INDIANAPOLIS — As COVID-19 cases run rampant across Central Indiana, schools are struggling.
This week, the state reported a record number of positive student cases - 15,485.
"We are still going on that upward trend. We have flattened the curve in the wrong direction with omicron, especially in schools," said Assistant Administrator of Infectious Disease, Madison Weintraut.
Weintraut says due to transmission, more schools have been forced to switch to remote learning.
"We are seeing high numbers in elementary, middle school and high school. Omicron's just gotten to be a lot more contagious than previous variants," said Weintraut.
While the goal is to keep students and staff safe, she says it does have an impact on those who rely on school for meals.
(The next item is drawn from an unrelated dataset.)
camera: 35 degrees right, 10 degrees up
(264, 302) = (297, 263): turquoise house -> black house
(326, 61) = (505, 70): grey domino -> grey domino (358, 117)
"With remote learning we are looking at students not getting socialization outside of the classrooms [and] students that aren't getting access to free lunches. The decision to move to remote learning doesn't get made lightly. There are a number of factors to consider," said Weintraut.
"You get to a point where you are frustrated and you really recognize your children are going to be a little bit neglected when it comes to their education," said Jennifer Rubenstein.
Rubenstein is a mother of two in Pike Township. She says districts have had to make these decisions last minute and it's impacting her daughters.
"I am seeing my children tend to be a bit further behind," she said. "Even today, I know my youngest daughter, her teachers happen to be out so she has a guest or substitute teacher."
The Indiana Department of Health reports more than 84,000 students, 5,300 teachers and nearly 7,800 staff members have tested positive for COVID-19 this school year.
Amy, a teacher in Indianapolis, says teachers are covering for each other with kids and staff in quarantine.
"My daughter's bus didn't show up this morning, so Pike is having massive issues there ... thank heavens I only live three minutes from the school," said Rubenstein.
Sarah Dorsey, a spokesperson for Pike Township Schools, says four elementary and five middle school buses were significantly delayed this morning due to lack of drivers.
Signficant delays are considered one to two hours.
Dorsey says a substitute driver also missed two stops Tuesday morning. She says they apologize for that error and are making adjustments to help fix as many issues as possible.
Rubenstein says to help this strain, districts need a better plan.
"If we need to go virtual, if we need to go remote. let's do it for a period of time. Let's have that plan so parents can plan around that and let's give our children a little sense of relief for the next week or next two weeks. Not 'is it going to happen tomorrow' and
are we not going to get a call at 5:30 in the morning,'" said Rubenstein.